The Screenings Launch: A Meteor Scaling Case Study
“Does Meteor scale?”
More than any other, this question has been asked since the framework’s early days.
I’ve written about this topic in the past, and like with so many other complex issues, the answer is: “it depends”.
I know that’s not the kind of answer you were waiting for, but I just can’t just make up some general principle that will be true for all Meteor apps.
So instead, I’ll do the next best thing: tell you about how my Meteor app (in other words, Telescope) scales.
The Screenings Launch
I recently had the perfect occasion to test Telescope’s scaling capabilities with the launch of Screenings.
Now before we move on, I should warn you that I’m the furthest thing from a performance or dev ops expert. To give you an idea of my skill level, I would not consider myself capable of properly configuring a Meteor server without tools like Meteor Up.
What I’m trying to say is that people more familiar with these matters than me may have a vastly different experience. With that out of the way, here’s my story.
I launched with the recommended configuration for hosting Telescope, in other words a 1GB Digital Ocean instance set up with Meteor Up, along with a Compose Oplog MongoDB deployment.
Oplog may seem pricey at $18 per month, but it’s absolutely vital for your app’s performances so I would definitely not recommend launching any serious MongoDB-based Meteor project without it. And the fact that you get access to Compose’s handy web UI is a nice bonus.
#1 on Product Hunt
My main strategy for generating traffic for the launch was getting a good ranking on Product Hunt.
I had launched a couple projects on Product Hunt before, so I knew what to expect in terms of traffic if the site was well-received. And it was, spending most of the day at number one, before ending in second place.
This meant around 200 concurrent users on the site for a whole day, with peaks around 250. And I have to say the app held up just fine, with no noticeable slowdowns or issues.
And then, at around 11pm that evening, I made a mistake: I decided to tell Sidebar subscribers about Screenings.
The problem is that instead of sending the announcement email in staggered batches, I emailed all 20k subscribers at once. After all, I figured people rarely open email announcements, let alone click through. What’s the worst that could happen?
As it turns out, the worst that could happen is that people did open the email, and did click through. And pretty soon, I had over 650 concurrent users on Screenings, and the server wasn’t liking that very much.
Almost immediately, CPU usage jumped to 100% and the app became unresponsive.

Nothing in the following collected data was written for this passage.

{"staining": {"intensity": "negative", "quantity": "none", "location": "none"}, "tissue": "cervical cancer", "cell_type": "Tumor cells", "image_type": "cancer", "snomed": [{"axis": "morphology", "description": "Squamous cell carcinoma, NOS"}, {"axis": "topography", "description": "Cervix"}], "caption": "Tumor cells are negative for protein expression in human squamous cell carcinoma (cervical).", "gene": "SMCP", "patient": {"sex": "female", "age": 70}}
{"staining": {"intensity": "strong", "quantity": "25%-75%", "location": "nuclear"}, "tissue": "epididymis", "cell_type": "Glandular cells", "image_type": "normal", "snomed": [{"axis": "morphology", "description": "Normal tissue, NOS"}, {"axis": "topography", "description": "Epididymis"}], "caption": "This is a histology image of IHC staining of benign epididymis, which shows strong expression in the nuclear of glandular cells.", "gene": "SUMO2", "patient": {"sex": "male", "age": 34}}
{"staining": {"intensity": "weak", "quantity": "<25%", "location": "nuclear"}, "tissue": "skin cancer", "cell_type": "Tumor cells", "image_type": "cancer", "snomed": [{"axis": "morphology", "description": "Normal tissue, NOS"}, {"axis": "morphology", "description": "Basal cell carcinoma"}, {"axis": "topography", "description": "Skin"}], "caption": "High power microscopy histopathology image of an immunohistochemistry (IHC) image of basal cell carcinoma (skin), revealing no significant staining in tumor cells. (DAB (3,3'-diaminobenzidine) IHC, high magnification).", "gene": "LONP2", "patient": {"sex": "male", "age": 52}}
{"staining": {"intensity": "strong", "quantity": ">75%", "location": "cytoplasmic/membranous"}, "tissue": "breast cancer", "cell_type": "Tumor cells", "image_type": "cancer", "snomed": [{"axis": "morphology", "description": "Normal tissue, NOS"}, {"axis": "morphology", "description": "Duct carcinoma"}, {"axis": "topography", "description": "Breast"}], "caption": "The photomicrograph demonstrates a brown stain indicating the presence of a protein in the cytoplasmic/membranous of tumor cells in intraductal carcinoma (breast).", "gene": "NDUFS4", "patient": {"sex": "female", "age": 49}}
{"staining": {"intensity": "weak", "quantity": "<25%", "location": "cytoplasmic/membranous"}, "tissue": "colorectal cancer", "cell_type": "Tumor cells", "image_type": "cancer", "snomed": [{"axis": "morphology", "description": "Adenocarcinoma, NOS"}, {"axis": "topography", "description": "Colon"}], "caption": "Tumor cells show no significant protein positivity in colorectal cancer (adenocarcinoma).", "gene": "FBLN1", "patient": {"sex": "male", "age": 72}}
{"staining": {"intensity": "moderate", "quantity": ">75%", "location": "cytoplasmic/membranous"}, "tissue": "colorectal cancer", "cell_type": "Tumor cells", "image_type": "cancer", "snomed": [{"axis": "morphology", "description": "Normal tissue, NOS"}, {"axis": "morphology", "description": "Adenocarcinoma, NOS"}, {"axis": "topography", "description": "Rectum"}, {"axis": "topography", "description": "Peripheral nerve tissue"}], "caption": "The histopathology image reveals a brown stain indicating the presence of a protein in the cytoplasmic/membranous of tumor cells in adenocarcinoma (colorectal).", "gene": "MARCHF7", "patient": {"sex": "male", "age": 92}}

While that initial loading phase still worked just fine, things were breaking down after that: the client was asking for data, but the server was so swamped it would take it upwards of 20 seconds to send anything back.
Saved By Fast Render
Now here’s the interesting part: despite all this, most visitors never noticed anything was wrong with the site at all (and to be honest, it even took me a while to realize there was a problem).
But that doesn’t make any sense! Didn’t I just say that the app was unable to get any data from the server? Surely everybody would noticed something like that.
Well, it turns out the day was saved by the Fast Render package. What Fast Render does it let you package your subscription data inside the initial payload sent over when the client first connect.
This way, it didn’t matter that communications were breaking down after that initial load, because the client already had all the data it needed to render the homepage.
What’s more, thanks to Subs Manager, that homepage data was staying cached in memory. So users could click through from the homepage to any individual video without any disruption.
Of course, any data not included in that initial payload was inaccessible: comments wouldn’t show, clicking “load more” would trigger an endless spinner, and – in one of those weird bugs – the “sign in” button wouldn’t appear because it apparently depended on subscription data to decide whether to show itself or not.
This was a problem, so I set out to fix it.
The first thing I did was scale up my Digital Oean instance from a 1GB weakling to a 4GB, dual-core powerhouse. Surely my performance troubles would be over now!
Maybe you already noticed the flaw in my reasoning: it’s the CPU that was maxing out, not the RAM. So bumping up the memory achived precisely nothing, and so did adding a second core since Node can only use one at a time.
This is where load balancing with packages like Cluster usually comes in. But it was late, I had never used Cluster before, and I didn’t feel like experimenting with new deployment techniques on a live production server. And after all, the homepage and its contents were still showing up just fine.
So I decided to just leave the site be and go to bed. Eventually, traffic would die down and the CPU would go back to a more reasonable level.
Sure enough, by the next morning the insanity had died down and everything was working smoothly again.
I think we can take a few general conclusions from all this:
- A large Meteor app like Telescope will comfortably scale up to at least 200-300 concurrent users, which is more traffic than being #1 on Product Hunt will get you (in other words, more than 99% of websites out there will ever receive at once).
- The performance bottleneck for Meteor apps is the CPU, not the RAM. Adding more RAM won’t do anyting except increase your hosting bill.
- Fast Render and Subs Manager are invaluable tools to make sure your app remains functional even when shit hits the fan.
- If Arunoda had decided to spend his time growing tulips instead of hacking on Meteor, we would all be screwed right now.
On a personal level, I also learned that I can’t rely only on vertical scaling, and that I should probably look into this Cluster thing.
And finally, I wonder if Meteor couldn’t do something to address some of these issues at a framework or package level.
Maybe users should see an error message if their subscriptions time out? Or maybe there’s a better way to manage the subscription queue itself?
Once again, I need to emphasize that scaling is hugely dependant on the specific app.
For example, a social media inbox app like Respondly might see much larger number of concurrent users even without traffic spikes, just because their users keep the app open in a tab all day.
So at the end of the day, the answer is still “it depends”. But hopefully, case studies like this one will help us all come up with a clearer picture eventually.